=== What you have to do ===
What is the number of lines in the following data that contain "KiCad"? Answer with the number alone.

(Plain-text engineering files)
────────────────────────────────────────
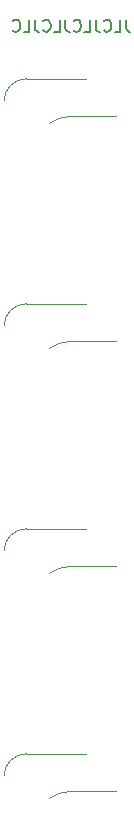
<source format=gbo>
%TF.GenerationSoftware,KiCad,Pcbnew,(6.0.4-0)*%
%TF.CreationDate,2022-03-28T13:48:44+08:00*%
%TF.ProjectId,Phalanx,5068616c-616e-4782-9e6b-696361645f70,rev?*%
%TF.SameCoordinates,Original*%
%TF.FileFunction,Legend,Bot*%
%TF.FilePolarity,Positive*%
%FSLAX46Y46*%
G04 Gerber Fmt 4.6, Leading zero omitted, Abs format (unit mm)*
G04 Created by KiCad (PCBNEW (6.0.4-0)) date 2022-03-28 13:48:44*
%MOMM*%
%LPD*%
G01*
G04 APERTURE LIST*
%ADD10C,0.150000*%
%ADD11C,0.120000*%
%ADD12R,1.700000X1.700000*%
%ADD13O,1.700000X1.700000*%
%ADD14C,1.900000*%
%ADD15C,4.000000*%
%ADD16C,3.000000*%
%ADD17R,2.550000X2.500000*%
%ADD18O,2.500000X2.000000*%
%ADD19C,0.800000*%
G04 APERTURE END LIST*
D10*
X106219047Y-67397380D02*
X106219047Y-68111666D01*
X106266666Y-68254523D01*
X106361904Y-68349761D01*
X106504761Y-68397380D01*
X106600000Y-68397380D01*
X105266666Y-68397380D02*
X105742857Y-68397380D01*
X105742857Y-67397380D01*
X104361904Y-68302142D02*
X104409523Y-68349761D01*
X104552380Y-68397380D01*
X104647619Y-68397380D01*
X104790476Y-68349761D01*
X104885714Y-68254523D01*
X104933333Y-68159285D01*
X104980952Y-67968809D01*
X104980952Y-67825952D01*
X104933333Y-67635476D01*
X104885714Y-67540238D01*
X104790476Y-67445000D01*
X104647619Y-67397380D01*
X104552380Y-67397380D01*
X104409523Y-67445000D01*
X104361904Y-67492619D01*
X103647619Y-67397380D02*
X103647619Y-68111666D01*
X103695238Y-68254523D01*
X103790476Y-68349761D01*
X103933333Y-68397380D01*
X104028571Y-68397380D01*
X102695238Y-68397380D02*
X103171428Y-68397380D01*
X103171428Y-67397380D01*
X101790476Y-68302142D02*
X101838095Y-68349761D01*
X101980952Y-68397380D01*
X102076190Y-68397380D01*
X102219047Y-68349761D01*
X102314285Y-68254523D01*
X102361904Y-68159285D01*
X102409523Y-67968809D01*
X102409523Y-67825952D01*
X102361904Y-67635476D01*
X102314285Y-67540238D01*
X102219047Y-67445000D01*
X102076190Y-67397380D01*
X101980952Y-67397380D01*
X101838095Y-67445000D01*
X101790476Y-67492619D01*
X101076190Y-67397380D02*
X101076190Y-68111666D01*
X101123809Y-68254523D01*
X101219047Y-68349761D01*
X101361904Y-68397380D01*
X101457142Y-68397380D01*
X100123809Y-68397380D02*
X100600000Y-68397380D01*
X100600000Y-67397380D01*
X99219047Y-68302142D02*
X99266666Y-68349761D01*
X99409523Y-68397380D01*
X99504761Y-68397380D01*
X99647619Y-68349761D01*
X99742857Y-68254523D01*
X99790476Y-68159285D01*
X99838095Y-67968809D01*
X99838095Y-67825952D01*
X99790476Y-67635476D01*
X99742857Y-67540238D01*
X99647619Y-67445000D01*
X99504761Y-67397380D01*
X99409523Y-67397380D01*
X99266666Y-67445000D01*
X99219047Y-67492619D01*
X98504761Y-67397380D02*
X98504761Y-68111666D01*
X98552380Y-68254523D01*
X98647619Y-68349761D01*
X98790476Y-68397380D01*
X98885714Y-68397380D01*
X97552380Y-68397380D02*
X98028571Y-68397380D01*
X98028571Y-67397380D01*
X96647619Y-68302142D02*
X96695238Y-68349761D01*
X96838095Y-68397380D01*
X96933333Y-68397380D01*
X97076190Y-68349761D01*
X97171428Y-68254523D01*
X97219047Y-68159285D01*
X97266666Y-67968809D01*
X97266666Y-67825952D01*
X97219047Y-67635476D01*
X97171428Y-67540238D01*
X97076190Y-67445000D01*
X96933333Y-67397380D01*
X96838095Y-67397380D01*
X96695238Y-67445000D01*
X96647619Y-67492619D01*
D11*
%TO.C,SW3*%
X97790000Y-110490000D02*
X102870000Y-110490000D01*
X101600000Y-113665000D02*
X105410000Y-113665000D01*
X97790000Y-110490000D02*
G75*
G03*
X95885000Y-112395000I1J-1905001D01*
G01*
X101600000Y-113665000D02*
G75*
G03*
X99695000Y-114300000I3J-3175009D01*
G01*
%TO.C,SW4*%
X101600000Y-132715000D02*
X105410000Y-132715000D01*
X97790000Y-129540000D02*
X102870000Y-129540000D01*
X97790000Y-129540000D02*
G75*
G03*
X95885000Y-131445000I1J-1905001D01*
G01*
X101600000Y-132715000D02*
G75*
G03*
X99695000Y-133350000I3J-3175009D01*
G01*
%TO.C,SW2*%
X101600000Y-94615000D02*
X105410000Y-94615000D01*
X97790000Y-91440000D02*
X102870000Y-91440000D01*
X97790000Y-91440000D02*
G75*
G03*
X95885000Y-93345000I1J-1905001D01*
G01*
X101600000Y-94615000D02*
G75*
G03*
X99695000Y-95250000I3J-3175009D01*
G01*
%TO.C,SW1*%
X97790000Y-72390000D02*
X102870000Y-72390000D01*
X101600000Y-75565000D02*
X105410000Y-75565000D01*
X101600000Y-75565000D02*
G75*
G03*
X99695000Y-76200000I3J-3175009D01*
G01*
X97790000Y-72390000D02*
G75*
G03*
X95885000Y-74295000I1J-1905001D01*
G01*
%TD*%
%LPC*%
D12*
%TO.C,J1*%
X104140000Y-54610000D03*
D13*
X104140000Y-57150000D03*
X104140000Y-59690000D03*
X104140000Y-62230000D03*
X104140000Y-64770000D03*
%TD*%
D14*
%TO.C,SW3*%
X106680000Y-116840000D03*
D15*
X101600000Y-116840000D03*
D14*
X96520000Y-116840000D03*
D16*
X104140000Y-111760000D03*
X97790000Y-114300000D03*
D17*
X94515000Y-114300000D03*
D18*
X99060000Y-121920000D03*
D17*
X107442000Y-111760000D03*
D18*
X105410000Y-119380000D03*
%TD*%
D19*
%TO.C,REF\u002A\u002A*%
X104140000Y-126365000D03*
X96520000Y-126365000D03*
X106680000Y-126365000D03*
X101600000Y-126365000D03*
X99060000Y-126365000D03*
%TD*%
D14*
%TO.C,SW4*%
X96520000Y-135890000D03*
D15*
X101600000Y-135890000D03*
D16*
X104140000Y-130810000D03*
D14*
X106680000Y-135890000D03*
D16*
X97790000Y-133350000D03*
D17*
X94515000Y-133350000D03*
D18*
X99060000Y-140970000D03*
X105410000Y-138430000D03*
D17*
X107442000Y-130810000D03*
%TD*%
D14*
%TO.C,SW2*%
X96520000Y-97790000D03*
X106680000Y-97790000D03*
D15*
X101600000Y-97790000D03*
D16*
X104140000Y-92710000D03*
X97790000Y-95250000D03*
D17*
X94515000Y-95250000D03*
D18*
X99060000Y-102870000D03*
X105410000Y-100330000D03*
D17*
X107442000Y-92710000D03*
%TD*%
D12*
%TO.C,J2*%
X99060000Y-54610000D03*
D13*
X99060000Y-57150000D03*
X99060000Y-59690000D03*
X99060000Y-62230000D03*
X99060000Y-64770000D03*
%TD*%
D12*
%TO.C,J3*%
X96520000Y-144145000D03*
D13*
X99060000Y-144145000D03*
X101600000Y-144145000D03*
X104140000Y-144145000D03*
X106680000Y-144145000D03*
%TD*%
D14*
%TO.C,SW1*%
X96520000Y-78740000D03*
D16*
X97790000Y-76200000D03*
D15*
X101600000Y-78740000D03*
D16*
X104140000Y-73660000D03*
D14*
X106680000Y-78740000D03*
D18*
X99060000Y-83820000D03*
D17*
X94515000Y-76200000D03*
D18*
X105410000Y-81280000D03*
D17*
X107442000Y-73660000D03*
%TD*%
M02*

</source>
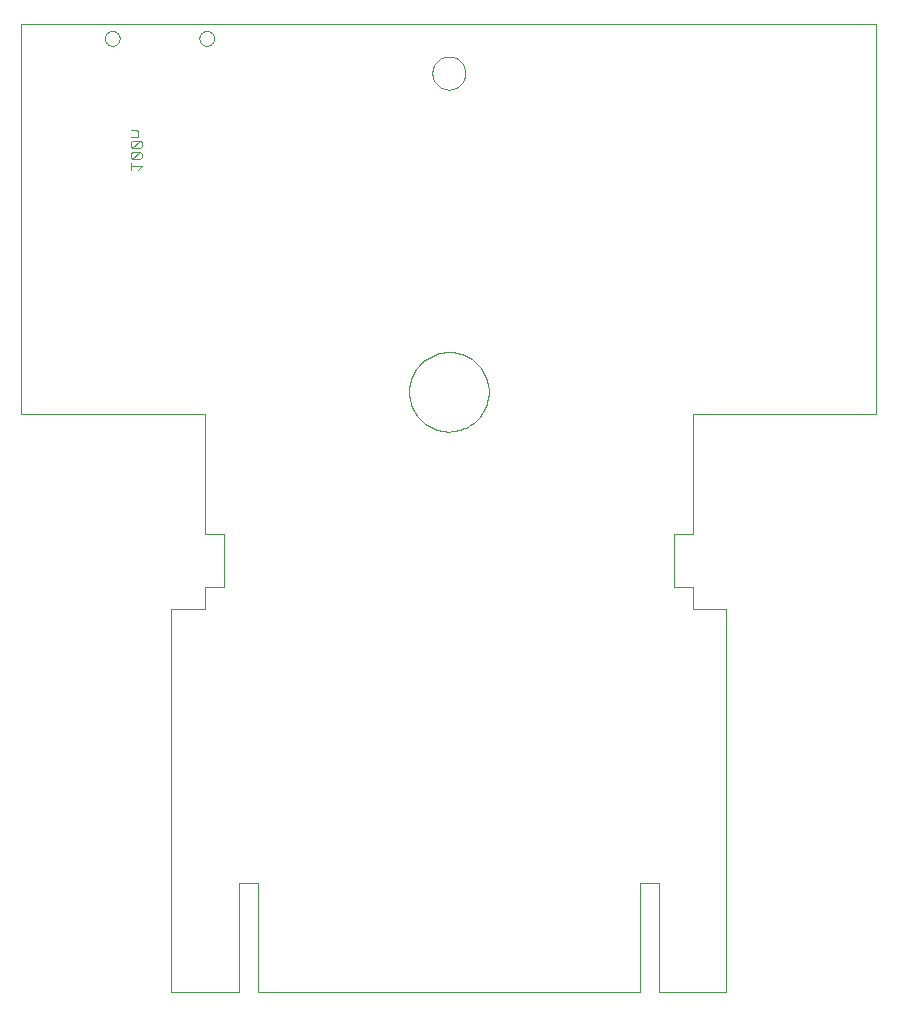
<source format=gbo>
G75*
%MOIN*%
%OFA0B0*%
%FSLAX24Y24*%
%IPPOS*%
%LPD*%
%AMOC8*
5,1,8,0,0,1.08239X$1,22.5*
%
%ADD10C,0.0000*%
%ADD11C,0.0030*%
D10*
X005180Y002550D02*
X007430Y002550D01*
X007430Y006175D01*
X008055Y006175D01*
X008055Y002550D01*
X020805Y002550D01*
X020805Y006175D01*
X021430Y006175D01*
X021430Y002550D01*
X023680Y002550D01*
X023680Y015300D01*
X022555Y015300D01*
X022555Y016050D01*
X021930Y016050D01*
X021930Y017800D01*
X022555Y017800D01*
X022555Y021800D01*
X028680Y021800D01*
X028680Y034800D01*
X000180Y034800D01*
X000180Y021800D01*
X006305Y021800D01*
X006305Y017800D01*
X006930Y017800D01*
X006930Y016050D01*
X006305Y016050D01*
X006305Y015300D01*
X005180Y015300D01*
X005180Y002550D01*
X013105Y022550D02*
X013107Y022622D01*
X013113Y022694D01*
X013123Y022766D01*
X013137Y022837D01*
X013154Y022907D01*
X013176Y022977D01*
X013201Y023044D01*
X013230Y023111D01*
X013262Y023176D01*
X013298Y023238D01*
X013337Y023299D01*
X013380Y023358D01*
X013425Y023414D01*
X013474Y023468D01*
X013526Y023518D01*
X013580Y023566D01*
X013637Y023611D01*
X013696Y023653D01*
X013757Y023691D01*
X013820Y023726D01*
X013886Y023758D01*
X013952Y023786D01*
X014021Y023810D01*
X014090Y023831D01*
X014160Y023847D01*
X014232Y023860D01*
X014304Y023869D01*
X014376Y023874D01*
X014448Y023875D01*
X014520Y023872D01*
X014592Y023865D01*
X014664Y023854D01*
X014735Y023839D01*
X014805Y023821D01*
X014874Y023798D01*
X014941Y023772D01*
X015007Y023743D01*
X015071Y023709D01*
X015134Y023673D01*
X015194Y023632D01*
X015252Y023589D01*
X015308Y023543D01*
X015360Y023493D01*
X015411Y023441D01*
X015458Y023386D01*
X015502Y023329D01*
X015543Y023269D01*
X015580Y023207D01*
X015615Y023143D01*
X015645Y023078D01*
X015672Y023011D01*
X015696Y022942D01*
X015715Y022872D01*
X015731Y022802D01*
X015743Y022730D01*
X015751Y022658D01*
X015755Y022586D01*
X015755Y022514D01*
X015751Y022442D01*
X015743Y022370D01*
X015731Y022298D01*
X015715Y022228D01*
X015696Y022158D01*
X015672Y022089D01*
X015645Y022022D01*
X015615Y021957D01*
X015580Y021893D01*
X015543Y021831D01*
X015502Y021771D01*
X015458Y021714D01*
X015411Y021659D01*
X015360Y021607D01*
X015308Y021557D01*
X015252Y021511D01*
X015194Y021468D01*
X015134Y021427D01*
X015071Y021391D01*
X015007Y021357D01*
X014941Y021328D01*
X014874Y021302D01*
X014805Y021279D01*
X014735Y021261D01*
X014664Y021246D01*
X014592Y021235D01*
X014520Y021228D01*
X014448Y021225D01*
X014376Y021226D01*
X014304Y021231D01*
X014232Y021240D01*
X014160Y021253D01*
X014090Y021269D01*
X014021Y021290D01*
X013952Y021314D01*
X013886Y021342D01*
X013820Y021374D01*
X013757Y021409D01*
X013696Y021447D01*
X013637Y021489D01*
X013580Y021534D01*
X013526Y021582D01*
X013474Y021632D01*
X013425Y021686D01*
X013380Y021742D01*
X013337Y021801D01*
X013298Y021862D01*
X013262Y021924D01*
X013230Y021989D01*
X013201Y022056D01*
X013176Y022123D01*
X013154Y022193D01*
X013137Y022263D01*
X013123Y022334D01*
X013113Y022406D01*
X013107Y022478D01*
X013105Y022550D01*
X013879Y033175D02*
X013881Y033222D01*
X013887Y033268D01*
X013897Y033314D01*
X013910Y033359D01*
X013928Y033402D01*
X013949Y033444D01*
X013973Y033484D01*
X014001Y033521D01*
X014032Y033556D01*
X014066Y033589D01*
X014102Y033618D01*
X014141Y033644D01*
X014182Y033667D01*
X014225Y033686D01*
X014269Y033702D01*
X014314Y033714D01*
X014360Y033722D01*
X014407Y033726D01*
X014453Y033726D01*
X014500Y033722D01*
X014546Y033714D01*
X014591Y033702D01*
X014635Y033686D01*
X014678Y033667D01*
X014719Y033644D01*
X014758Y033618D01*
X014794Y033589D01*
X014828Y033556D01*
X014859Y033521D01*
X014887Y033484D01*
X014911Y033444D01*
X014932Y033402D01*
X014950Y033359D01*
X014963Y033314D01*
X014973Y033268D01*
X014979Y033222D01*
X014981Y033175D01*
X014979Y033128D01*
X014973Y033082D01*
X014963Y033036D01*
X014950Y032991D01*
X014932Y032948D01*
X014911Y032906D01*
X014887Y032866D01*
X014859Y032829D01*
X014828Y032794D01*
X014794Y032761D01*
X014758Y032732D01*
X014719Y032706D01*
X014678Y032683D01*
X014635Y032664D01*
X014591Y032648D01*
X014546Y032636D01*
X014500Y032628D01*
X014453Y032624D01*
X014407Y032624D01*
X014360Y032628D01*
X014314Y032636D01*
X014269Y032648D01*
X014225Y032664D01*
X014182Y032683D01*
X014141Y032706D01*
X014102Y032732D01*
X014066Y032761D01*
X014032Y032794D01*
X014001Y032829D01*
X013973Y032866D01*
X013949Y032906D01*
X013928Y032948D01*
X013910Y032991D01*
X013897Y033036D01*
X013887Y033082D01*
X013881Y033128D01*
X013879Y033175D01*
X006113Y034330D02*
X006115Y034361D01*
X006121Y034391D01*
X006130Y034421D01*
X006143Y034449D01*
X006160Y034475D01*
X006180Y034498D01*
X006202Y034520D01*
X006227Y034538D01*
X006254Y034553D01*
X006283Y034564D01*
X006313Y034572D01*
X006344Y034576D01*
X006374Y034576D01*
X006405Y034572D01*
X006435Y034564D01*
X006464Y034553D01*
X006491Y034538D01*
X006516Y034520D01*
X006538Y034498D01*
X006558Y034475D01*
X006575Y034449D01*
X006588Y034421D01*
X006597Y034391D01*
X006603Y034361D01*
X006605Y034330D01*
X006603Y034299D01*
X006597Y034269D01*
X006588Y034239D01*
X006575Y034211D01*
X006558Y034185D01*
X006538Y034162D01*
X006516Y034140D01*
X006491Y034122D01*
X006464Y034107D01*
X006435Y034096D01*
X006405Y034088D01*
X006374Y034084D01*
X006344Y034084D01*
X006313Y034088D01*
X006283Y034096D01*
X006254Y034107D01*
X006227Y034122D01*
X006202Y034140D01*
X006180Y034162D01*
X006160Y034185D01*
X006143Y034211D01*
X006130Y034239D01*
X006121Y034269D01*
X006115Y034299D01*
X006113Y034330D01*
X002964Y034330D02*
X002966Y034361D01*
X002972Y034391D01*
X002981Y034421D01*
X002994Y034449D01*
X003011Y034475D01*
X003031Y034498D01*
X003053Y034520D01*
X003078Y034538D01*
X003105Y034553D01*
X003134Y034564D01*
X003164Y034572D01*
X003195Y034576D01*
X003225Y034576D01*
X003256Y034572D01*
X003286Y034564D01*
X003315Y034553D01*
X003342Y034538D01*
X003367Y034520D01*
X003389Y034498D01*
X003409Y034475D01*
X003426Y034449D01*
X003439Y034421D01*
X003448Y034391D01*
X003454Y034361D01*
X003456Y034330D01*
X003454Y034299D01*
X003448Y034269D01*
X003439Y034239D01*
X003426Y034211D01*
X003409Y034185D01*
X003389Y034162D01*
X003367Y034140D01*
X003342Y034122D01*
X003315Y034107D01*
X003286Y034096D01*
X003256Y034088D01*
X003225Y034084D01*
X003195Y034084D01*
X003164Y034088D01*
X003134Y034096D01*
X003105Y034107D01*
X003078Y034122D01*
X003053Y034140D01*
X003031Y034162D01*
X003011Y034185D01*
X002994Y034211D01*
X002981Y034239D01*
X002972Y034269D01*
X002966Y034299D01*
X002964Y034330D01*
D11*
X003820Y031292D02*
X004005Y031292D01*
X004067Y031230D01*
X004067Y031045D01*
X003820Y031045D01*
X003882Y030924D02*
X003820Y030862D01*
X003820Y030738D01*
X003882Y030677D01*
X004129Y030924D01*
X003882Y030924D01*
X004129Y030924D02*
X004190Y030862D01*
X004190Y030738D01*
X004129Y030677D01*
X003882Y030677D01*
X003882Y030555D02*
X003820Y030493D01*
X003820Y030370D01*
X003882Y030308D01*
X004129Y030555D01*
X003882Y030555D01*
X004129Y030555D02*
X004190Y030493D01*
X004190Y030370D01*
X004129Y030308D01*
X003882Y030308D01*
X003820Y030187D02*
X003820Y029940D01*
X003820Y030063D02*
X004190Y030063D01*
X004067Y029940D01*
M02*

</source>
────────────────────────────────────────
=== Reply ===
2